━━ Text shown ━━
At First Christian Church in El Paso, Texas on Sunday, July 28, protesters prepared for Moral Monday and heard stories from the recently detained. (Photo courtesy of author)

On Monday, Rev. Dr. William Barber, the president of Repairers of the Breach, and a coalition of interfaith leaders led us to a detention centre, where some detainees had been on a hunger strike for weeks. A passerby yelled “build the wall!” as we stood at the gate and asked to be let in to pray with the detainees. Across the street, members of the Lone Star golf course paused briefly at their tees to take note of us, before hitting balls down green fairways. Barber spoke into the intercom, telling the detention centre guards, “it doesn’t have to be this way.” They answered with silence.

A similar silence fills me now as I wait for the world’s response to this mass shooting. Will it be dismissed, like many of the more than 200 other mass shootings in the States this year, as an isolated incident of a white male with mental illness, rather than terrorism? 

In a statement released after the shooting, leaders of Moral Monday at the Borderlands condemned the attacks on immigrants and asylum seekers by the detention system and the El Paso mass shooter, saying “the extremism of this administration and some even in church, has unleashed a whirlwind of white rage. They will say there is no connection. But the Bible is clear that ‘life and death’ is in the power of the tongue.”
━━━
[Assigned task 1]
In the records, rewrite the lines from the first line up to and including the line with "Education Partnership, a", swapping "educator" for "instructor" and leaving everything else as it is.
The account and the records come from unrelated sources.
━━ Data records ━━
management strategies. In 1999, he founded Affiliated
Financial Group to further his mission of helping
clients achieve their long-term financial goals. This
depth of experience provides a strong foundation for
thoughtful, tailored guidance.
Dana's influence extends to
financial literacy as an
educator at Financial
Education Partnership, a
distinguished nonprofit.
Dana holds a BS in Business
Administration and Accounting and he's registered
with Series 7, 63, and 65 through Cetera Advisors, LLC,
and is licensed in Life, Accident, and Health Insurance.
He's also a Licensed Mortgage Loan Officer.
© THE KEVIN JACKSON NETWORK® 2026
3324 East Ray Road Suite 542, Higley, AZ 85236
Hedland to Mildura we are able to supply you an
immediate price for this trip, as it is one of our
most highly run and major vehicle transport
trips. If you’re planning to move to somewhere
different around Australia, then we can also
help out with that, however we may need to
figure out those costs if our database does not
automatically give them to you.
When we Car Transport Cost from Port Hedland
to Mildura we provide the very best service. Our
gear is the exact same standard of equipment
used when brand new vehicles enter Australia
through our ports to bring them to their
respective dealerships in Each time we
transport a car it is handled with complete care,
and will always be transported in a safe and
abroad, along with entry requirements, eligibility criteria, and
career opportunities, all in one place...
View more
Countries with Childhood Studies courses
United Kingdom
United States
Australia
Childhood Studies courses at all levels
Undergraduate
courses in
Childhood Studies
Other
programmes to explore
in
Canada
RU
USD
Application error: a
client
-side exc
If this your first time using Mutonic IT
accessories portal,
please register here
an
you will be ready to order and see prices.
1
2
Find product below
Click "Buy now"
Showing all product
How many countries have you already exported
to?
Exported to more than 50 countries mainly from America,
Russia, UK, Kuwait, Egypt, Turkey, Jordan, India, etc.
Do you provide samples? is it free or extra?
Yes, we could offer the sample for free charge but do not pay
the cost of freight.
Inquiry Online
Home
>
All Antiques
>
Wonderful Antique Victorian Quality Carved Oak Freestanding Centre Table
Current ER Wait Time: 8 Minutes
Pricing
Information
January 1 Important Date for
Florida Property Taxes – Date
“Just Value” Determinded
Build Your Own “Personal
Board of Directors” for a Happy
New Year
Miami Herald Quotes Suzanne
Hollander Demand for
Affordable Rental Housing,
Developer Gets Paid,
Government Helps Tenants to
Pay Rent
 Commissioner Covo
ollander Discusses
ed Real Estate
━━━
[Assigned task 2]
Extend the account of the El Paso protest and shooting, picking up after its final sentence.

[Final answer 1]
management strategies. In 1999, he founded Affiliated
Financial Group to further his mission of helping
clients achieve their long-term financial goals. This
depth of experience provides a strong foundation for
thoughtful, tailored guidance.
Dana's influence extends to
financial literacy as an
instructor at Financial
Education Partnership, a

[Final answer 2]
Calls to “build the wall” and “send her back” are part of this administration’s consistent pattern of dehumanization. Eradicate the “other” and take back “our” country against “invaders,” who invariably have darker skins, has been Trump’s clarion call. The deadly effects have not been localized to the border.

Rev. Alexa Gilmour outside the detention centre in El Paso, Texas. (Photo courtesy of author)

Years before I flew to El Paso, Trump’s rhetoric crossed into Canada, helping to unleash the pent-up white supremacy that has never been dormant, but sometimes conveniently shielded from the average white Canadian’s view. The month before the Quebec mosque shooter took aim, he lived on a steady diet of Trump, reportedly trawling the internet 819 times for Trump-related posts. In the year immediately following the U.S. presidential election (2017), police-reported hate crimes in Canada jumped 47 per cent from the previous year, after a few years of slow, steady increases. Two years ago, members of Pegida (a white nationalist anti-Muslim movement) began holding monthly rallies in Toronto. 

This isn’t the first time my friends have texted after a march or direct action to ask me, “Are you safe?” After this week in El Paso, my understanding of the question has changed. I wonder if any of us are safe? My daughter is brown. My sister is queer. My best friend is Muslim. I am a woman and scared for us all. 

As I marched towards the black gates of the detention centre on Moral Monday, I grieved for the strangers inside who are beloved family members and friends of people I may never meet. When I heard about the shooting on Saturday, I mourned for the people I met who are now burying their dead. I thought about our human family and knew I could never let fear stop me from marching. 

As the new week dawns, I carry glimpses of two possible futures. The one where more guns and higher walls tear us apart, and the one where people from all over North America cross state boundaries, national borders and cultural differences to stand together as one human family. Only the second will save us.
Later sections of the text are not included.